* **Actividades**:
1. ¿A qué se dedicaba el cestero, según el texto sobre carteros y cesteros?
2. Prosigue el texto sobre carteros y cesteros a partir de su última oración.

* **Fragmento de texto**:
|---|

En los años sesenta se instalaron ya timbres
en muchos edificios del país, con lo que eliminaron el uso del llamador y el silbato. En las
grandes ciudades, había bastantes casas con portero. En estos casos las cartas
las entregaba a estos. Pese a todas estas carencias, propias de aquellas
décadas, el servicio de Correos funcionaba normalmente muy bien. Esto se debía
en gran medida al esfuerzo y profesionalidad del gremio de carteros. En el
mundo rural español debían de enfrentarse a muchas dificultades, por las largas
distancias y las inclemencias climatológicas a soportar.
CESTERO
Se denominaba con este nombre a aquellas
personas que se dedicaban a hacer, manualmente, cestos de mimbre. Solían
disponer de un pequeño local, abierto al público, en el que permanecían de
continuo entrelazando los mimbres para hacer cestos de diversas formas y tamaños, así como
para diferentes utilidades. El consumo de estos era elevado y la visita de las
amas de casa, bien para comprar cestos, bien para reparar alguno deteriorado,
era continua.

|---|

* **Material proporcionado**:
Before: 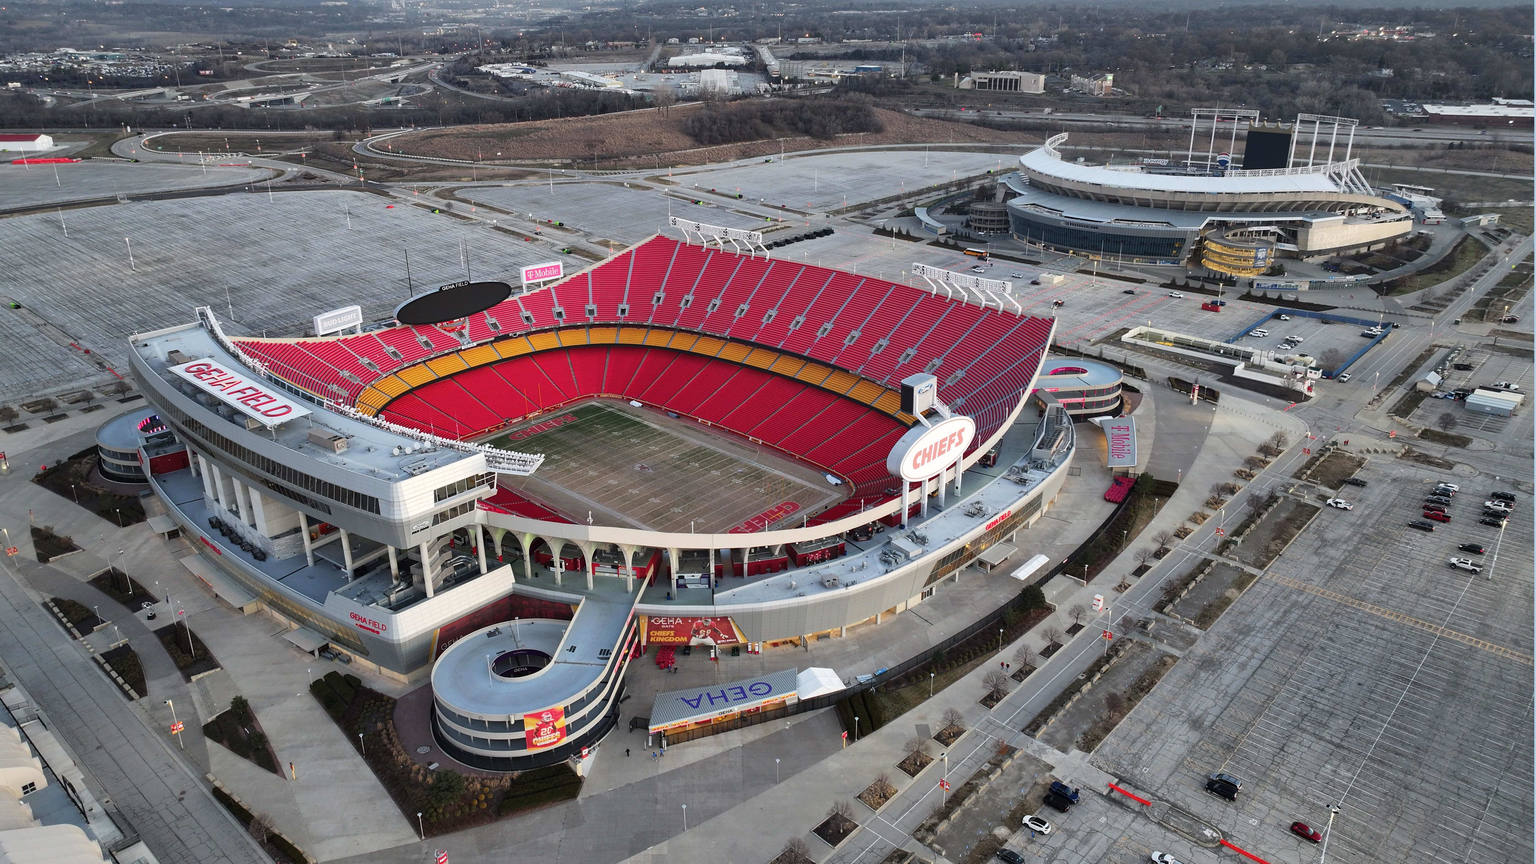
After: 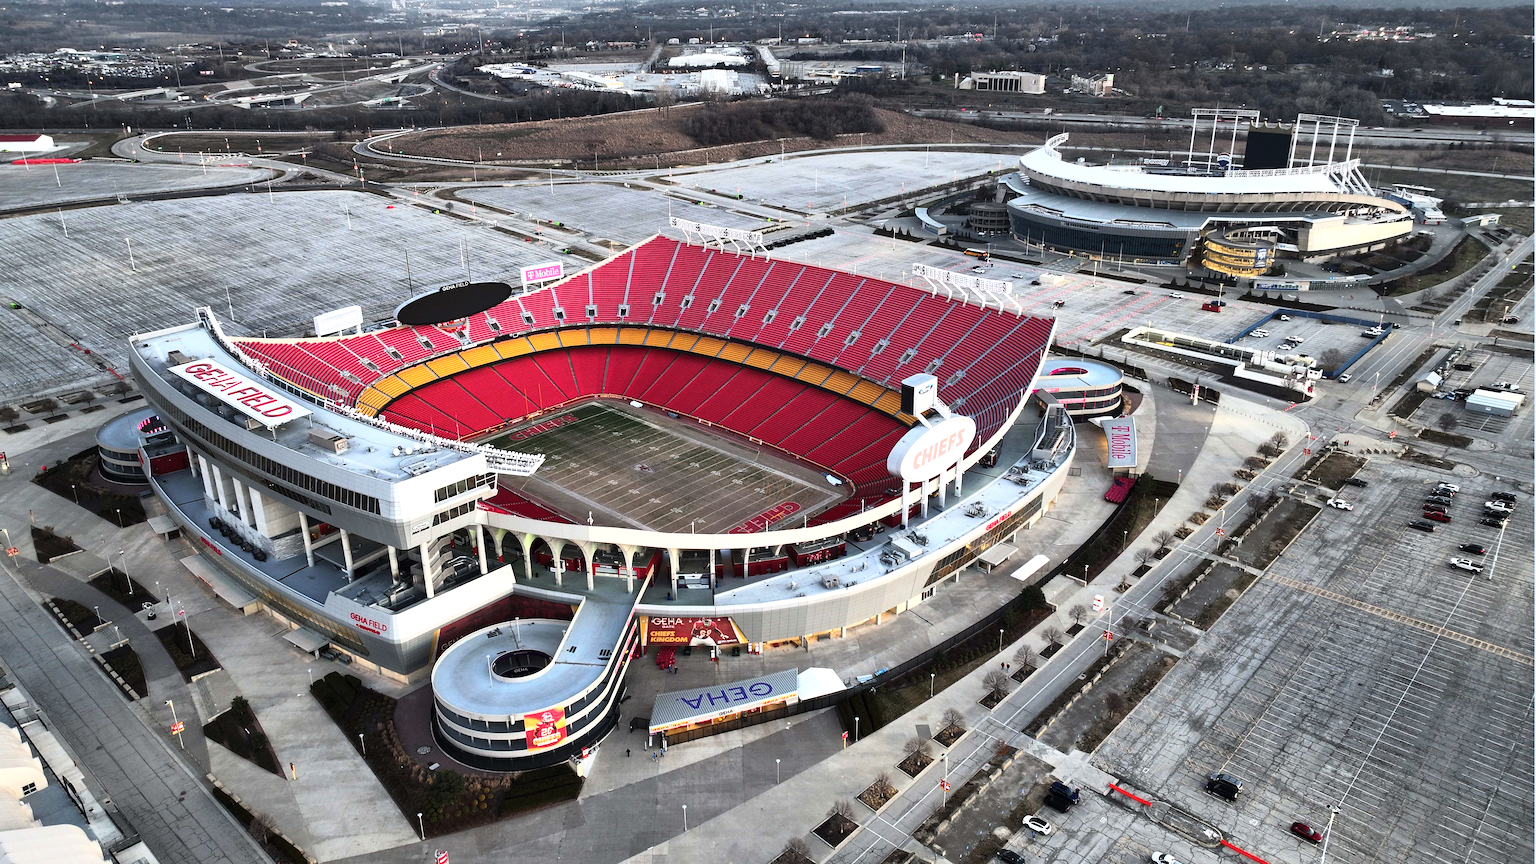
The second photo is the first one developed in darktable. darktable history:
base curve: curves: ch0 [(0, 0) (0.257, 0.25) (0.482, 0.586) (0.757, 0.871) (1, 1)]
white balance: emerald 1
tone equalizer: -8 EV -0.75 EV, -7 EV -0.7 EV, -6 EV -0.6 EV, -5 EV -0.4 EV, -3 EV 0.4 EV, -2 EV 0.6 EV, -1 EV 0.7 EV, +0 EV 0.75 EV, edges refinement/feathering 500, mask exposure compensation -1.57 EV, preserve details no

|---|

* **Respuestas por actividad**:
1. Se dedicaba a hacer, manualmente, cestos de mimbre.

2.
CERILLERAS
Como su nombre sugiere, eran mujeres que
vendían cerillas para los fumadores o para su uso doméstico. Pero podemos
restringir más el término a aquellas que, en los cines, teatros, salas de
fiesta, estadios de futbol y similares pasaban continuamente, con una especie
de bandeja de madera colgada al cuello. En ella solían llevar, aparte de las
citadas cerillas, paquetes o cartones de tabaco, librillos de papel de fumar,
caramelos y, en ocasiones, bombones, cacahuetes, pipas, flores de maíz o
similares. Se trataba de ofrecer a los espectadores del local de ocio de que se
tratase, aquello que era más solicitado en ellos por parte de los hombres o
para ofrecer a las damas que les acompañaban.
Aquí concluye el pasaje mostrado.